Problem statement:
Without reproducing any picture, copy the records word for word.
........
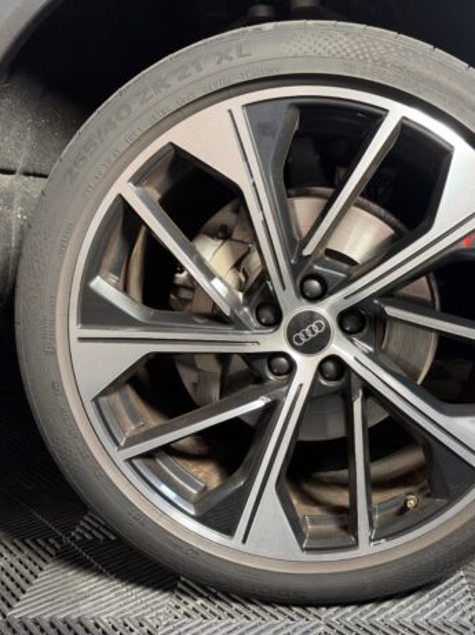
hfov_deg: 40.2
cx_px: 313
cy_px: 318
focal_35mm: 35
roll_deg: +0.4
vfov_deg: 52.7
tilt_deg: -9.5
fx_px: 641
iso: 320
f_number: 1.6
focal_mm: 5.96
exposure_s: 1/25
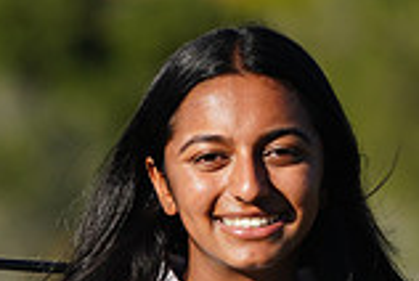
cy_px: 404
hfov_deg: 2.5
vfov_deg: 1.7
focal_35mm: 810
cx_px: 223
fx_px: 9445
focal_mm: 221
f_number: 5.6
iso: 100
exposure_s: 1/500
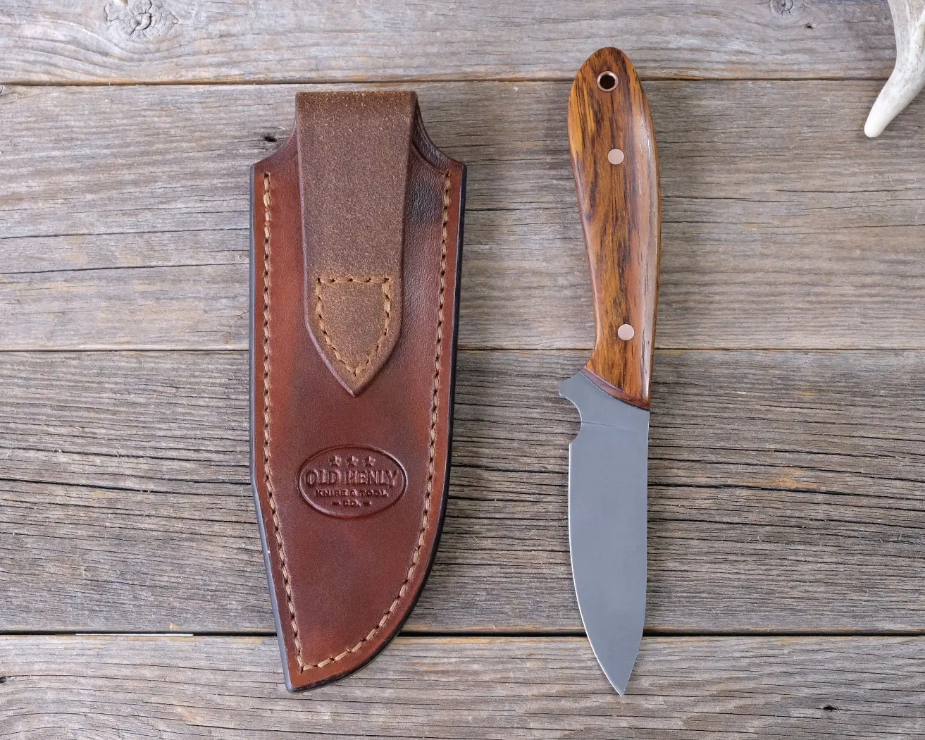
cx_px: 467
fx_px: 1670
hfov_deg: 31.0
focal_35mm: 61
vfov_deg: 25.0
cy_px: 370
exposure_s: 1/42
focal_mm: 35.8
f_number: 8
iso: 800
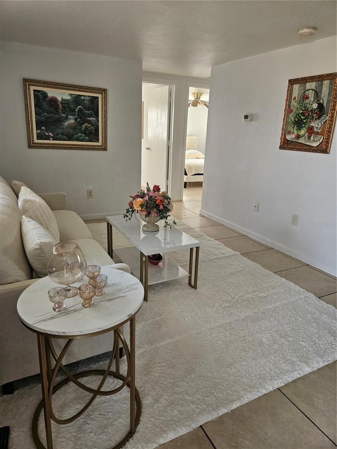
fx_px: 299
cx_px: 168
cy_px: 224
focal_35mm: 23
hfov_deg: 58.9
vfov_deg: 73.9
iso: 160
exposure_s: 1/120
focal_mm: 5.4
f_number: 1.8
........
Completed exercise:
hfov_deg: 40.2
cx_px: 313
cy_px: 318
focal_35mm: 35
roll_deg: +0.4
vfov_deg: 52.7
tilt_deg: -9.5
fx_px: 641
iso: 320
f_number: 1.6
focal_mm: 5.96
exposure_s: 1/25
cy_px: 404
hfov_deg: 2.5
vfov_deg: 1.7
focal_35mm: 810
cx_px: 223
fx_px: 9445
focal_mm: 221
f_number: 5.6
iso: 100
exposure_s: 1/500
cx_px: 467
fx_px: 1670
hfov_deg: 31.0
focal_35mm: 61
vfov_deg: 25.0
cy_px: 370
exposure_s: 1/42
focal_mm: 35.8
f_number: 8
iso: 800
fx_px: 299
cx_px: 168
cy_px: 224
focal_35mm: 23
hfov_deg: 58.9
vfov_deg: 73.9
iso: 160
exposure_s: 1/120
focal_mm: 5.4
f_number: 1.8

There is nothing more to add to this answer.